**Supplied text**.
——————

[postgis-tickets] r16554 - [doc] reword ST_QuantizeCoordinates doc

Darafei komzpa at gmail.com
Tue Apr 24 07:39:40 PDT 2018


Author: komzpa
Date: 2018-04-24 07:39:39 -0700 (Tue, 24 Apr 2018)
New Revision: 16554

Modified:
   trunk/doc/reference_misc.xml
Log:
[doc] reword ST_QuantizeCoordinates doc


Modified: trunk/doc/reference_misc.xml
===================================================================
--- trunk/doc/reference_misc.xml	2018-04-24 13:26:49 UTC (rev 16553)
+++ trunk/doc/reference_misc.xml	2018-04-24 14:39:39 UTC (rev 16554)

——————

**Activities**.
(1) List every timestamp that appears in the ST_QuantizeCoordinates commit message.
(2) Translate the log line "[doc] reword ST_QuantizeCoordinates doc" from the ST_QuantizeCoordinates commit message into Spanish.
(3) Carry on the ST_QuantizeCoordinates commit message from its final line.

——————

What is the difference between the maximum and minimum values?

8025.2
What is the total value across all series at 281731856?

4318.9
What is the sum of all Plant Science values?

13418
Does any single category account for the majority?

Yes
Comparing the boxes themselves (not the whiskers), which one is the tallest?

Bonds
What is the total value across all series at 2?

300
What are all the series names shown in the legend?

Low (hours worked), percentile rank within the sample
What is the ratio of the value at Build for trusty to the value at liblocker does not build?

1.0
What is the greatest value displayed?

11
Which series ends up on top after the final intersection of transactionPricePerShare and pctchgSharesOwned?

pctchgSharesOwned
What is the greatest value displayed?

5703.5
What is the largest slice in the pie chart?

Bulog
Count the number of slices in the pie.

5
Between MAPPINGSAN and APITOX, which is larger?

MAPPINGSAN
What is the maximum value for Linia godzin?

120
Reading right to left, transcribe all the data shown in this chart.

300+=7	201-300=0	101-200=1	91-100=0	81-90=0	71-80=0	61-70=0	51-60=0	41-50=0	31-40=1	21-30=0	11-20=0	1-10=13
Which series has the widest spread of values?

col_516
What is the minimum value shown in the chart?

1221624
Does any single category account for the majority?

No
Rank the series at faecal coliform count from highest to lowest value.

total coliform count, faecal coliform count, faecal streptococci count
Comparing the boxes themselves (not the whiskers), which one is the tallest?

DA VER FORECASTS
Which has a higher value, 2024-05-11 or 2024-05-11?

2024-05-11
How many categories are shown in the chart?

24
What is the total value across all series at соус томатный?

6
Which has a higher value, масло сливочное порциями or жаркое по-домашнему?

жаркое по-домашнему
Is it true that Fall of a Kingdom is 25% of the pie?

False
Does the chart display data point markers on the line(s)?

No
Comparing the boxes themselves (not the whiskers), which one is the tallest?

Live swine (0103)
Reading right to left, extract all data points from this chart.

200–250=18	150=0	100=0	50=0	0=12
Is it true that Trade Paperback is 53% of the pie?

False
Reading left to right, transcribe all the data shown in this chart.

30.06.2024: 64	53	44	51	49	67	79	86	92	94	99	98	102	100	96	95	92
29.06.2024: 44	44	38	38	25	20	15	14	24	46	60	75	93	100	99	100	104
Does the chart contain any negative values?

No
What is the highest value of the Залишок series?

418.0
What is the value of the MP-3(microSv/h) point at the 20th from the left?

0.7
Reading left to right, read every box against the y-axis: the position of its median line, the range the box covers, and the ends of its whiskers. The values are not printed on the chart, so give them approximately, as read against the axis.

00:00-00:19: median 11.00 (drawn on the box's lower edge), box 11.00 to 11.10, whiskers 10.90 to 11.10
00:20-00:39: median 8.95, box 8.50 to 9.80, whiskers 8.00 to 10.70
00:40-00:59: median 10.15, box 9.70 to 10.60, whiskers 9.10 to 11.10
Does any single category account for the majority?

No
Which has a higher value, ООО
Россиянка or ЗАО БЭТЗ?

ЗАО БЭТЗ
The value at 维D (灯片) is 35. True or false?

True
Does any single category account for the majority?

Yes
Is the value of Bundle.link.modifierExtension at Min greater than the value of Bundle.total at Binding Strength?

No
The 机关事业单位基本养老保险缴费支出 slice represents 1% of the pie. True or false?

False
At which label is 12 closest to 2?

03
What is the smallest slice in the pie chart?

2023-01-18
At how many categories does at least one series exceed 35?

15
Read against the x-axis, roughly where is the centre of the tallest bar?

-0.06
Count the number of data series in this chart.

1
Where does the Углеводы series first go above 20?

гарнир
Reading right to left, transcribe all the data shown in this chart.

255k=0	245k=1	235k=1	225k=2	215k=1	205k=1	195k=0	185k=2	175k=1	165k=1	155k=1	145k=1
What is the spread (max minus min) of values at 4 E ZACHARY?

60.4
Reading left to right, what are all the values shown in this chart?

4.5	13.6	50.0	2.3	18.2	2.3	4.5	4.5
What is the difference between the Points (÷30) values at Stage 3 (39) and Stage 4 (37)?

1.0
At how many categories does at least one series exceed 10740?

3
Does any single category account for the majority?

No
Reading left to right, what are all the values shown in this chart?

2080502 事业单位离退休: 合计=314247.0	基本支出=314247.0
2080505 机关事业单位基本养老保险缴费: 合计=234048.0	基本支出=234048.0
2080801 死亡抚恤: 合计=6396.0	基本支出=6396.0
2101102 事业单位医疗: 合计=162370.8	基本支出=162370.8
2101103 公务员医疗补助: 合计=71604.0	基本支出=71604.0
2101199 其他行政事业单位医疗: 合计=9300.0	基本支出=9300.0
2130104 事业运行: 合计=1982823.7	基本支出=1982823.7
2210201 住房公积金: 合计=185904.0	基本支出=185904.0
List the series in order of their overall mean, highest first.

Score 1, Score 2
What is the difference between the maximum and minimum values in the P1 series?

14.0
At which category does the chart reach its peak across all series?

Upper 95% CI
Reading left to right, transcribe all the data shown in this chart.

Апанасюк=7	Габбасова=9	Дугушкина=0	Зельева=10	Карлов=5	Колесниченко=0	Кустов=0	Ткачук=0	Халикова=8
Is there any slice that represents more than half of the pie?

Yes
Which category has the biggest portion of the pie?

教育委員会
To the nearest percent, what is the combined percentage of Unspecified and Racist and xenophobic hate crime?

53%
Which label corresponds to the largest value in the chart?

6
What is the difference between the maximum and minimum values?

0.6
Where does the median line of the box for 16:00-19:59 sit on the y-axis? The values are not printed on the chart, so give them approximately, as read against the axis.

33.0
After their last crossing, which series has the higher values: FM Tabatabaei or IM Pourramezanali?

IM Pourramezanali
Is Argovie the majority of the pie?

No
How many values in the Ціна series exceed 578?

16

——————

**Answers to the problems**.
(1)
- Tue Apr 24 07:39:40 PDT 2018
- 2018-04-24 07:39:39 -0700 (Tue, 24 Apr 2018)
- 2018-04-24 13:26:49 UTC
- 2018-04-24 14:39:39 UTC

(2) [doc] reformular la documentación de ST_QuantizeCoordinates

(3)
@@ -747,8 +747,8 @@
 				but will have improved compressiblity. This can result in a
 				significant disk usage reduction provided that the geometry column
 				is using a <ulink
-					url="https://www.postgresql.org/docs/current/static/storage-toast.html#STORAGE-TOAST-ONDISK">
-					compressible storage type</ulink>. The function allows
+				url="https://www.postgresql.org/docs/current/static/storage-toast.html#STORAGE-TOAST-ONDISK">
+				compressible storage type</ulink>. The function allows
 				specification of a different number of digits after the decimal
 				point in each dimension; unspecified dimensions are assumed to have
 				the precsion of the <code>x</code> dimension. Negative digits are
@@ -761,8 +761,8 @@
 				independent of the geometry that contains those coordinates and the
 				relative position of those coordinates within the geometry. As a result,
 				existing topological relationships between geometries are unaffected
-				by use of this function. The function will not produce invalid geometry
-				unless it is called with a number of digits lower than the intrinsic
+				by use of this function. The function may produce invalid geometry
+				when it is called with a number of digits lower than the intrinsic
 				precision of the geometry.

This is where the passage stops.